PROBLEM DETAILS: From the data below, extract each line that contains the word "What" and reproduce those lines in full.

AVAILABLE DATA:
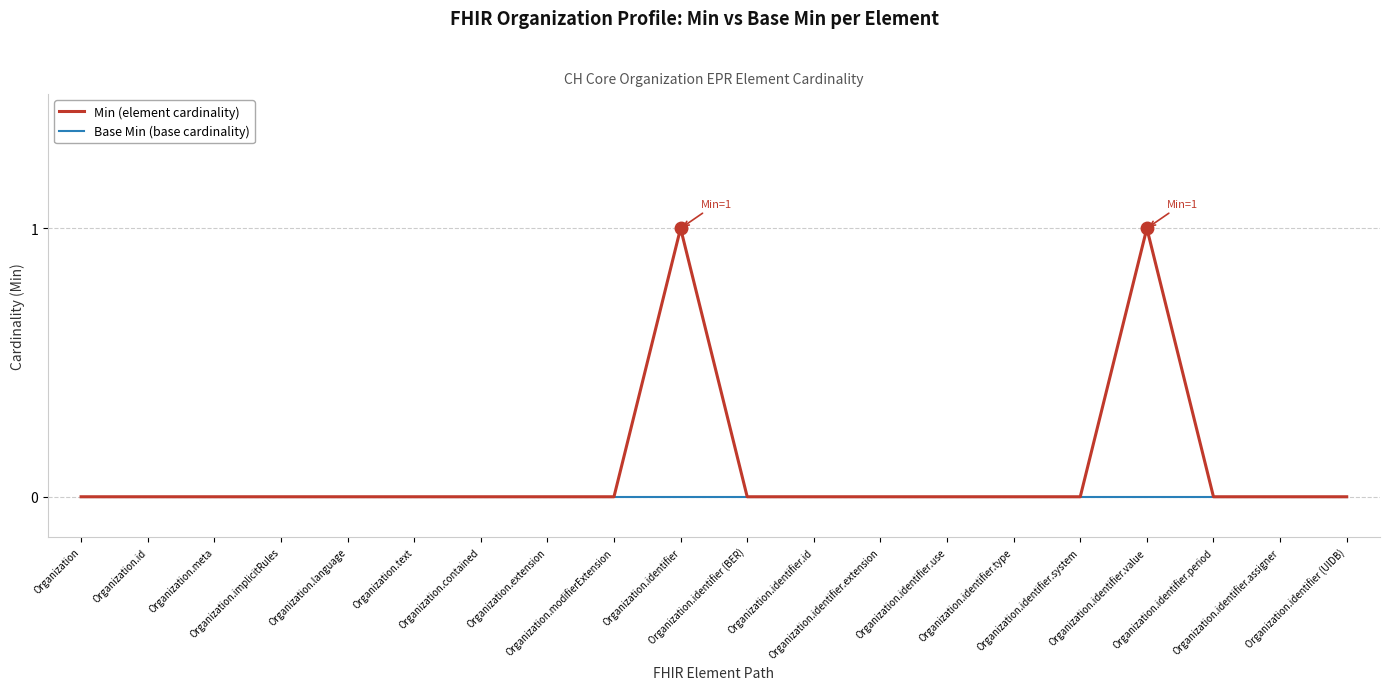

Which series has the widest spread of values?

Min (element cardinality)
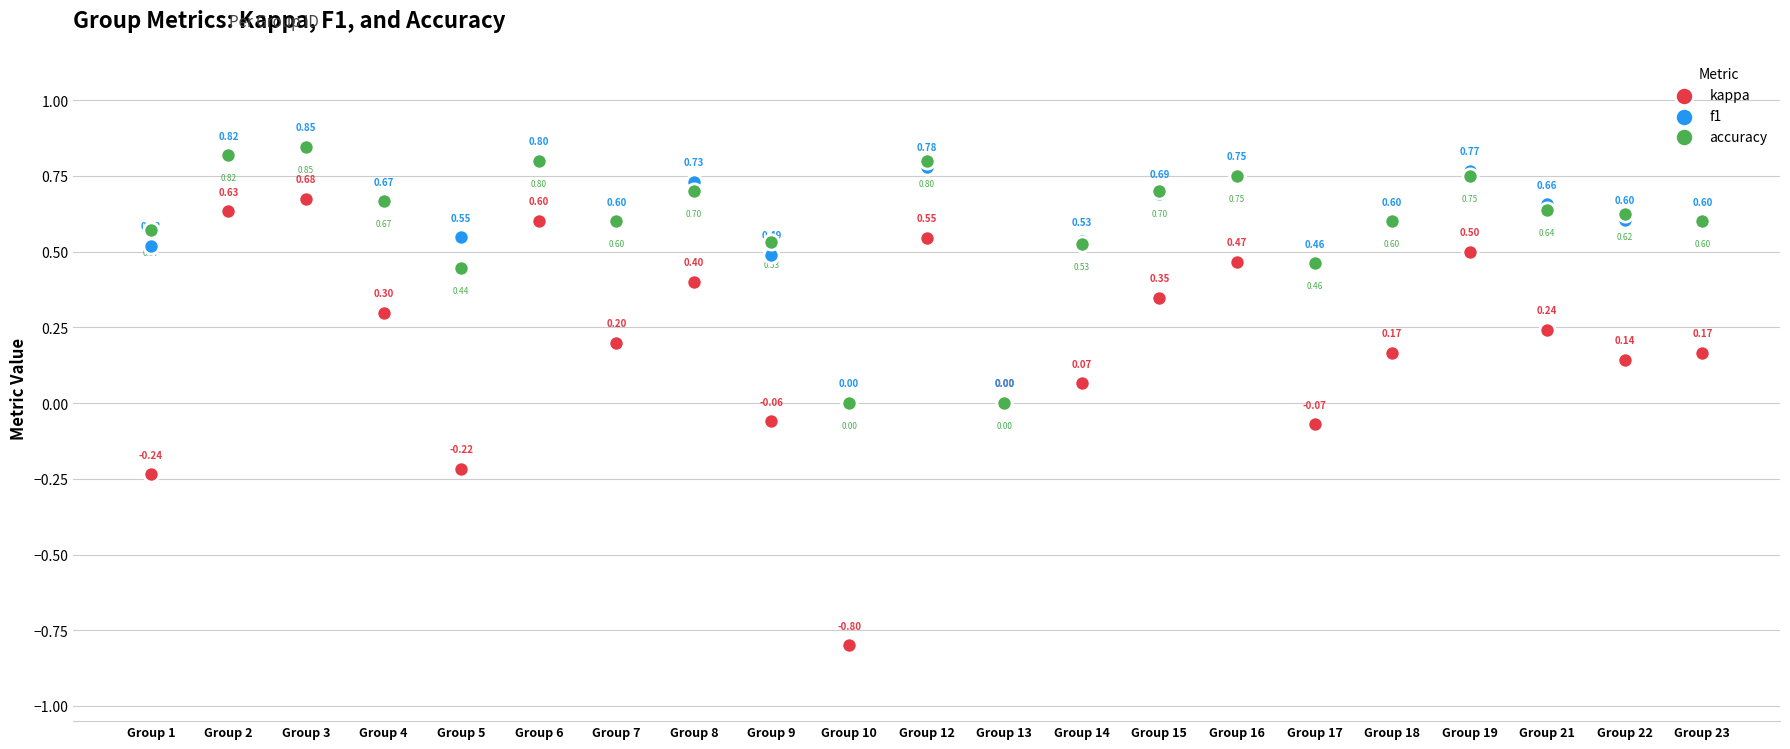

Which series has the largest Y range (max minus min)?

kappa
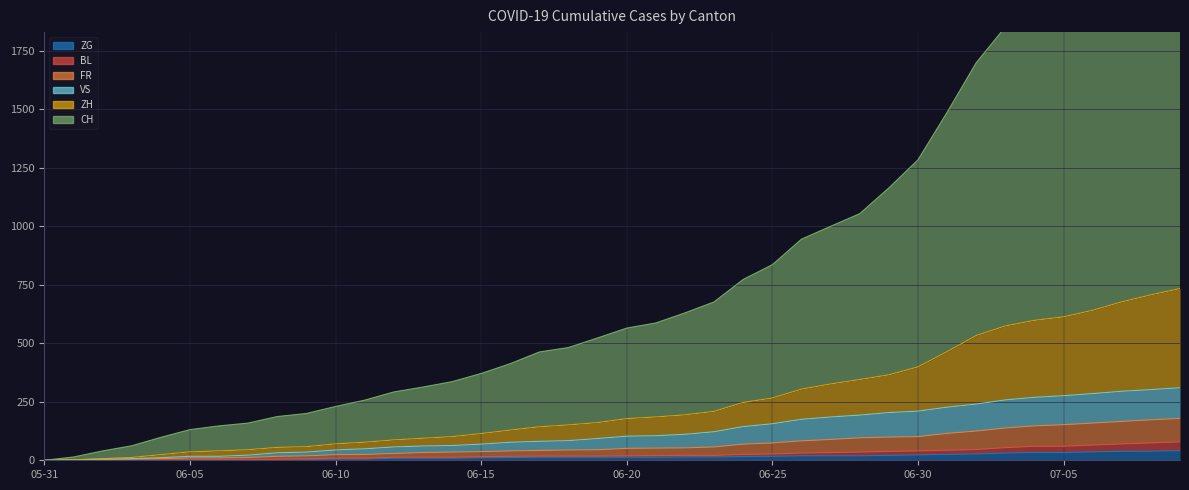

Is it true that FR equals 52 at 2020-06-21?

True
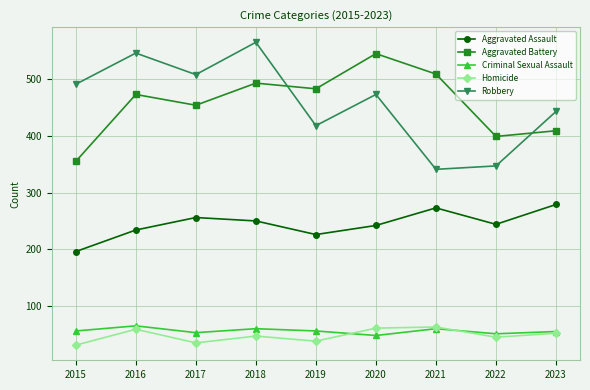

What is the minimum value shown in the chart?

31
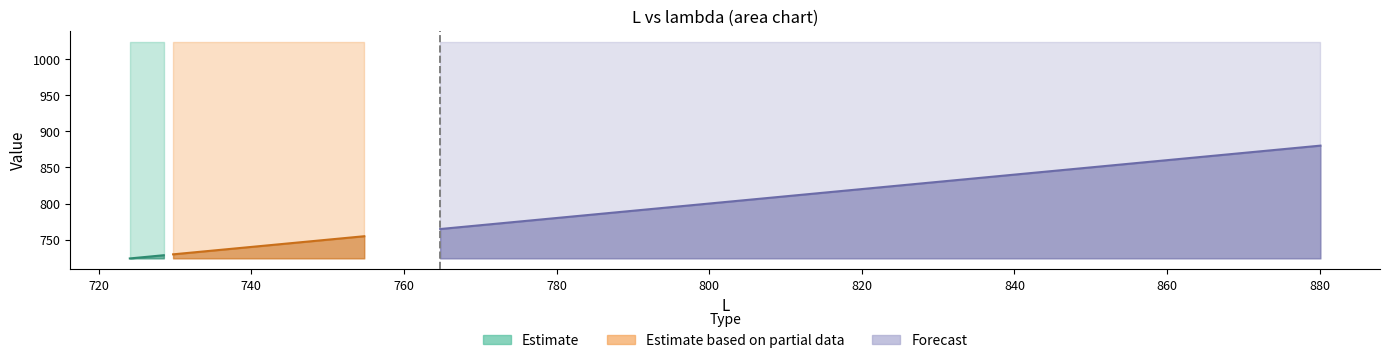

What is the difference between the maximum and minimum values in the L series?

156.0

ANSWER FOR THE TASK:
What is the minimum value shown in the chart?
What is the difference between the maximum and minimum values in the L series?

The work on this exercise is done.